According to the above descriptions, the network anomaly analysis technology (including the apparatus, method, and the non-transitory computer readable storage medium thereof) provided by the present invention dimension-reduces the collected network status data to obtain more representative principal component data (i.e., excludes network feature values of less importance in the network status data), selects a subset of the principal component data as the training data, generates a classification model and a clustering model according to a classification algorithm and a clustering algorithm respectively, and then tests the accuracy rate of the classification model and the clustering model with another subset of the principal component data. If the accuracy rate fails to reach a preset value, the network anomaly analysis technology provided by the present invention selects another subset of the principal component data to refine the classification model and the clustering model, wherein the another subset is selected by taking other factors (e.g., the time factor, the regional factor, or the distance to the classification model) into consideration.
The classification model and the clustering model trained by the network anomaly analysis technology according to the present invention are suitable for various network environments and, thereby, solves the problem that the network parameters need to be determined by professionals and are limited to particular network environments in the prior art. Moreover, the network anomaly analysis technology of the present invention eliminates the overfitting problem caused by less important network feature values in the training process and, thereby, improves the accuracy of the trained classification model and the clustering model and provides more accurate network anomaly detection results.

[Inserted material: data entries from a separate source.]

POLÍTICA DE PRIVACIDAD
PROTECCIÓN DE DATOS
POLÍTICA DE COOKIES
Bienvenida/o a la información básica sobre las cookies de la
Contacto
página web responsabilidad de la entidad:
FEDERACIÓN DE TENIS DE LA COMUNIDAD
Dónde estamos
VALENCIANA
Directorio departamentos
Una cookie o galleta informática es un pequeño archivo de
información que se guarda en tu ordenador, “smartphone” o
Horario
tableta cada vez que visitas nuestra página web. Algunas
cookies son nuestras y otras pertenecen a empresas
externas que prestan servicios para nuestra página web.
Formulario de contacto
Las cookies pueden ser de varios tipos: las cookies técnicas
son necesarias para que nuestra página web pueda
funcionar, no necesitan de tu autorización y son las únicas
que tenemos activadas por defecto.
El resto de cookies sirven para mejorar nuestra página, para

The above disclosure is related to the detailed technical contents and inventive features thereof. People skilled in this field may proceed with a variety of modifications and replacements based on the disclosures and suggestions of the invention as described without departing from the characteristics thereof. Nevertheless, although such modifications and replacements are not fully disclosed in the above descriptions, they have substantially been covered in the following claims as appended.